* **Extrait du document**
§ §
Notre dernière couverture consacrée à la stratégie déployée par le Maroc dans le cadre de la course à des fonctions clés de l’Union africaine (UA) a fait réagir. Dans ce dossier (consultable en cliquant sur la couverture ci-dessous), nous abordions notamment l’échec du Maroc dans sa candidature à l’obtention d’un siège au Conseil de paix et de sécurité (CPS) de l’UA.

Cette vérité est toutefois contestée par l’ancien ministre des Affaires étrangères et chef du gouvernement, Saad Eddine El Otmani, qui a publié le commentaire suivant sur son compte X :

Une affirmation dont la quasi-totalité est fausse et que nous allons débunker. Penchons nous point par point sur l’affirmation de Saad Eddine El Otmani. 

1. Les deux mandats du Maroc au CPS sont distincts

Dans sa réponse à notre dossier, l’ex chef du gouvernement affirme que le Maroc n’a pas le droit de se représenter car il a déjà siégé à deux reprises au sein du CPS. Son tweet semble également suggérer que ces deux mandats sont successifs. C’est la preuve d’un manque de connaissance de l’actualité diplomatique du royaume de la part d’une personne qui a pourtant dirigé le ministère des Affaires étrangères pendant près de deux ans.
§ §
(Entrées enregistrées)
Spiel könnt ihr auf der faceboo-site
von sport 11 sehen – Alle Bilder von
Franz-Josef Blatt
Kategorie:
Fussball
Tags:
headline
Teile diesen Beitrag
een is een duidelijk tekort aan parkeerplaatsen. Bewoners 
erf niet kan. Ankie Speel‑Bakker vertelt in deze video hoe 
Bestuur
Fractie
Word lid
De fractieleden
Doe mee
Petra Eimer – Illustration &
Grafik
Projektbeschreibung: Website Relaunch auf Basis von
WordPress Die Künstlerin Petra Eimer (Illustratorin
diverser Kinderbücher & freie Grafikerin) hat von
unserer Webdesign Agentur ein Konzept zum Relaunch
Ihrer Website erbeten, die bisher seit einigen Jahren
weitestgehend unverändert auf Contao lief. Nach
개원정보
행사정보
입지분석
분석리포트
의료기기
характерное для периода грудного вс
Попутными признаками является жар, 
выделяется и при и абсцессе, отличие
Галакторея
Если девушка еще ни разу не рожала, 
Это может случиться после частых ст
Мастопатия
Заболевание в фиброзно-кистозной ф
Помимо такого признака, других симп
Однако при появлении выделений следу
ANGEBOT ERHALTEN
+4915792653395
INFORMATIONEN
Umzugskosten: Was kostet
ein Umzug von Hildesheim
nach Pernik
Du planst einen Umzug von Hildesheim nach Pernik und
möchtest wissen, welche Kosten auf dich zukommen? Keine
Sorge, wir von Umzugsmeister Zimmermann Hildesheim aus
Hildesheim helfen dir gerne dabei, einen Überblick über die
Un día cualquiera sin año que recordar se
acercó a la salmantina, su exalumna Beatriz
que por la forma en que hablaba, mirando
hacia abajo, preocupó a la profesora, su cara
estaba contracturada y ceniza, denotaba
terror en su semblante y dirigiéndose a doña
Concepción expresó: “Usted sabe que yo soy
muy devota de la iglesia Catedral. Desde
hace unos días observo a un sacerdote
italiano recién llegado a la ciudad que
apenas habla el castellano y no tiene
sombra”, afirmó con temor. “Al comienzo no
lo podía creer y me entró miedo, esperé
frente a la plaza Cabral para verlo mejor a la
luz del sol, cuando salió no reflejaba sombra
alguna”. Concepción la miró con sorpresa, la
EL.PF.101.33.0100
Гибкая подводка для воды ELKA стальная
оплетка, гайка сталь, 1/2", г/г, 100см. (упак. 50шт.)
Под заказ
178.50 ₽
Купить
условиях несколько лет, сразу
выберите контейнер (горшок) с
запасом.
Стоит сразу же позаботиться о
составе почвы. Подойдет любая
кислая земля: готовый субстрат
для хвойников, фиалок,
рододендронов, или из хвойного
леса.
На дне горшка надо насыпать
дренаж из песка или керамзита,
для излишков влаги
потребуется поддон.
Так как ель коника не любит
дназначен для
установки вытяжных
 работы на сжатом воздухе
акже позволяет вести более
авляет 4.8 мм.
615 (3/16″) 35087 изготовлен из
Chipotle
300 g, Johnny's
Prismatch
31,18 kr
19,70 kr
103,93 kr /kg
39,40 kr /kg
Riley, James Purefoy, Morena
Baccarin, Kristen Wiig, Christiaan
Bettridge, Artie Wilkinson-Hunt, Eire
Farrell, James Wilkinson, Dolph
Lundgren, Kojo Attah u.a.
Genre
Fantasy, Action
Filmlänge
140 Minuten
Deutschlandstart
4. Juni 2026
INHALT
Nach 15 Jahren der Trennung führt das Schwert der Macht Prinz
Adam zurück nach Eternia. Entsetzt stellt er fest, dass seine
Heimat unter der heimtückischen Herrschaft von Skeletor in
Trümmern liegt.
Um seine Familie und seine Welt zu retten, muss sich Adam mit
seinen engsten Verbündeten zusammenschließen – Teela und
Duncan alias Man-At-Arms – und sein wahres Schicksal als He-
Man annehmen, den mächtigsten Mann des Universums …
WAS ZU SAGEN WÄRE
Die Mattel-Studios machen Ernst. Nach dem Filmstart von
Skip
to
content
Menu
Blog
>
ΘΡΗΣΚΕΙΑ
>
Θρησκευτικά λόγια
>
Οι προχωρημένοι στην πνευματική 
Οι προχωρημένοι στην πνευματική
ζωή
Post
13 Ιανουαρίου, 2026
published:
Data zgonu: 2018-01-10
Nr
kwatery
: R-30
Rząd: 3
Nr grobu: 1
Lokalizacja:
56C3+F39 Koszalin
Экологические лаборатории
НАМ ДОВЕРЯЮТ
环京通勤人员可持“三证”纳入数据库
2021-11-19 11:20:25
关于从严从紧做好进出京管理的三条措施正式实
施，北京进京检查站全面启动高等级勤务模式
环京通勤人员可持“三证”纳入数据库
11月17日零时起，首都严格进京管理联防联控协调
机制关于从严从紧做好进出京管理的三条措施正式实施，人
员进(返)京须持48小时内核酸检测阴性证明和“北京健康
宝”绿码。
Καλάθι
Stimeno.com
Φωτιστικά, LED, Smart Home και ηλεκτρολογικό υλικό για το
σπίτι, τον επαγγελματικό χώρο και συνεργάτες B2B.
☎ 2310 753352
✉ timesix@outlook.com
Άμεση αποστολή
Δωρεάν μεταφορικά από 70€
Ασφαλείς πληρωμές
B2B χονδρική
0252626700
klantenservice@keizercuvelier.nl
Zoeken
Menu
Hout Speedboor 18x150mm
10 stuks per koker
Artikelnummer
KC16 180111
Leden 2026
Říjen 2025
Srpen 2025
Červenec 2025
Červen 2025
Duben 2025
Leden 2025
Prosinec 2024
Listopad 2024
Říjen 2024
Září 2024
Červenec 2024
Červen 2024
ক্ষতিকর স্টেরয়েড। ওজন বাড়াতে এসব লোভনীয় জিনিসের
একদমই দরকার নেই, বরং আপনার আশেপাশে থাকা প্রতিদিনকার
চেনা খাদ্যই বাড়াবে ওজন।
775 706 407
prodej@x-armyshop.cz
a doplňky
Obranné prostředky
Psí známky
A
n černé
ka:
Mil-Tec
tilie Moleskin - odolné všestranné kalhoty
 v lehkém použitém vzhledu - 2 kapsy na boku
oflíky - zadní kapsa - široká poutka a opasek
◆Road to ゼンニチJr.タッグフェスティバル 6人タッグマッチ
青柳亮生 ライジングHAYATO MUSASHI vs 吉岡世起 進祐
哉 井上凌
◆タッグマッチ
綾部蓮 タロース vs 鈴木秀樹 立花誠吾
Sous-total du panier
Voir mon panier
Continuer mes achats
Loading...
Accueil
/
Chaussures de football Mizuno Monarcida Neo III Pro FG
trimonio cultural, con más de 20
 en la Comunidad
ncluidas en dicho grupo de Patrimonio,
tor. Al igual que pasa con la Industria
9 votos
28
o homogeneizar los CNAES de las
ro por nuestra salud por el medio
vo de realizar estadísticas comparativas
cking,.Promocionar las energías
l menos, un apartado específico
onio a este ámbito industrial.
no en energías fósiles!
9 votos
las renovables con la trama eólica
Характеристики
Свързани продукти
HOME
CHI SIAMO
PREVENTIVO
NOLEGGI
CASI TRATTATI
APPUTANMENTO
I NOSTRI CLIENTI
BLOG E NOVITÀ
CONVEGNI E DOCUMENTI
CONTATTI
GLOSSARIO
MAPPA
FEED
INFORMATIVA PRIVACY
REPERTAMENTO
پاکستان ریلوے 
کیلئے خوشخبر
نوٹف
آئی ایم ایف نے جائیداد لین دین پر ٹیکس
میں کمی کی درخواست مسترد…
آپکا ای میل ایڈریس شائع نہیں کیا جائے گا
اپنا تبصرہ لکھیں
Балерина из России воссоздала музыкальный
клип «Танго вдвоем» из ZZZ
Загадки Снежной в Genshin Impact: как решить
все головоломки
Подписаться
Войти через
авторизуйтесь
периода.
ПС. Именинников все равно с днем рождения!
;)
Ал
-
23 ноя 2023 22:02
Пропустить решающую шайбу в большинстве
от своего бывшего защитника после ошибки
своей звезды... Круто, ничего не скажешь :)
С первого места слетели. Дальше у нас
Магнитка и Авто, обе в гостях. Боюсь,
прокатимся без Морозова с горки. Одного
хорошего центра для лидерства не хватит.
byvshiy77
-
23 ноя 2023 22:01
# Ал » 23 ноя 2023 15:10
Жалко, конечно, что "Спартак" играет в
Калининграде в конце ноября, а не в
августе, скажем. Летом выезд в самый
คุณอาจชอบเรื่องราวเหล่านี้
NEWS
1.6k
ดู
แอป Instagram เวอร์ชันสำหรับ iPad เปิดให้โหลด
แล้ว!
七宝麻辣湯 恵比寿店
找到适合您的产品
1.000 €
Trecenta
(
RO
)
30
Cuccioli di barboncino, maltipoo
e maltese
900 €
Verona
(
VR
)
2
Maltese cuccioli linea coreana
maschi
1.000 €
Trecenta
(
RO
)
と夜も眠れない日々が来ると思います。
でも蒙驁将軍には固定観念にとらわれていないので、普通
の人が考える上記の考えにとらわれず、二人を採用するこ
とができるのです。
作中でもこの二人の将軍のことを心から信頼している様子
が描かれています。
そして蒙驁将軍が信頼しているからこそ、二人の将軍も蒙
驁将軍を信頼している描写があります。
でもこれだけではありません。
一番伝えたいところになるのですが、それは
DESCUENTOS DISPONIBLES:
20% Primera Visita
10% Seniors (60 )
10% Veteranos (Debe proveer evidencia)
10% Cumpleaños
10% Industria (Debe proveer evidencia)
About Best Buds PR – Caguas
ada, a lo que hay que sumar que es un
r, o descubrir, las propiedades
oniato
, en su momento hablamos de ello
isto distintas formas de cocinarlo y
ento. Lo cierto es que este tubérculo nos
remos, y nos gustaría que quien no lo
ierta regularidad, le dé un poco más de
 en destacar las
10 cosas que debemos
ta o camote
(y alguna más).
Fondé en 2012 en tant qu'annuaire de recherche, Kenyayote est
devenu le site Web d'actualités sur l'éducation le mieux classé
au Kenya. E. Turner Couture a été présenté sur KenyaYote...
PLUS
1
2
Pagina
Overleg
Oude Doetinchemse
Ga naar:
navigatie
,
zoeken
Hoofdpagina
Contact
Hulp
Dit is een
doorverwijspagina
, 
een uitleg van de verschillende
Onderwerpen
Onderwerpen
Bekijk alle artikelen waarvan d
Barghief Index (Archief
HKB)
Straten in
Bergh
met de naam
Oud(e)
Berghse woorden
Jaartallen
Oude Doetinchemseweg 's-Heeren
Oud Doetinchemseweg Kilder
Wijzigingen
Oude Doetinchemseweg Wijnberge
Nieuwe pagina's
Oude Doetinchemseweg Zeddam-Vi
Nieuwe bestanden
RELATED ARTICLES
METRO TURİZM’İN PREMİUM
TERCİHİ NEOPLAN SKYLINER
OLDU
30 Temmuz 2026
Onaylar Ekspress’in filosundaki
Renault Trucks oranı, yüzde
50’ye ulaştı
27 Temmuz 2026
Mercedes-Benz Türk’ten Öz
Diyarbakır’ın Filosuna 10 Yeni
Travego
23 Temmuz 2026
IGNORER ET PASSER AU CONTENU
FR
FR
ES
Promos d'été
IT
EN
§ §
Réécrivez plus brièvement le paragraphe de l'extrait qui commence par « Dans sa réponse à notre dossier » en gardant ses faits principaux.

* **Réponse attendue**
L'ex-chef du gouvernement soutient que le Maroc n'a pas le droit de se représenter au CPS, puisqu'il y a déjà siégé deux fois. Son tweet laisse aussi entendre que ces deux mandats ont été successifs. Cela montre sa méconnaissance de l'actualité diplomatique du royaume, alors qu'il a dirigé le ministère des Affaires étrangères pendant près de deux ans.